Company type | Co-partnership, corporation |
---|---|
Industry | Glass manufacturing |
Predecessor | Plunkett and Miller |
Founded | 1845 |
Founder | James B. Barnes, John L. Hobbs |
Defunct | 1891 |
Fate | Sold |
Successor | United States Glass Company, Factory H |
Headquarters | |
Key people | John H. Hobbs, Charles W. Brockunier, William Leighton Sr. |
Products | Flint and fancy-colored glassware |
Revenue | $325,000 (1873) |
Number of employees | 350 (1877) |
J. H. Hobbs, Brockunier and Company was one of the largest and best-known manufacturers of glass in the United States during the 19th century. Its products were distributed worldwide. The company is responsible for one of the greatest innovations in American glassmaking—an improved formula for lime glass that enabled American glass manufacturers to produce high-quality glass at a lower cost. The firm also developed talented glassmakers that started glass factories in Ohio and Indiana.

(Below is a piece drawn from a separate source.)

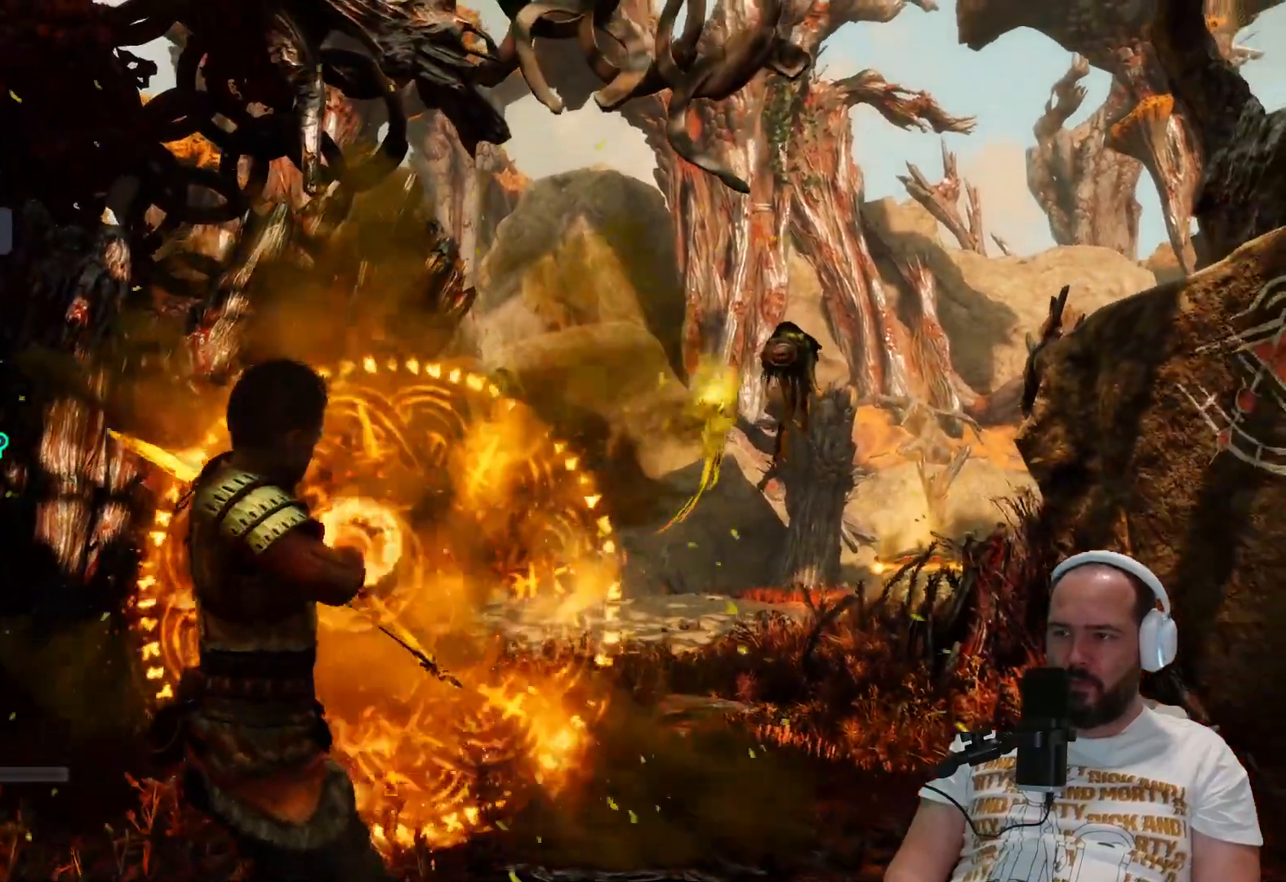
{"buttons": ["L2"], "left_stick": "center", "right_stick": "center", "events": [[17, "L1", "up"], [150, "L1", "down"], [150, "L2", "down"], [150, "R1", "down"], [233, "L1", "up"], [300, "R1", "up"], [317, "R1", "down"], [417, "R1", "up"]]}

The firm was first organized as Barnes, Hobbs and Company in 1845 by James B. Barnes and John L. Hobbs. Both men held supervisory positions at the New England Glass Company in Massachusetts before starting their business venture. They came to a small community near the south side of Wheeling, Virginia, to begin their new glassmaking partnership. The company's glass factory was known as the South Wheeling Glass Works. The firm was reorganized multiple times during the 50 years following 1845, but members of the Hobbs family were always part of the ownership. During its peak notoriety, the company was named J. H. Hobbs, Brockunier and Company. This version of the firm was organized in 1863 as a co-partnership between John L. Hobbs, son John H. Hobbs, and Charles W. Brockunier. Its products were mostly pressed and blown tableware.
In 1891, the Hobbs Glass Company joined the United States Glass Company trust. The trust controlled over a dozen glass plants. In 1893, the trust closed the Hobbs Wheeling Glass Works. It remained closed until 1902 when the property was sold to Harry Northwood—a former employee of J. H. Hobbs, Brockunier and Company. Northwood's new glass factory, named H. Northwood and Company, employed 300 people and was a successful producer of tableware until 1925.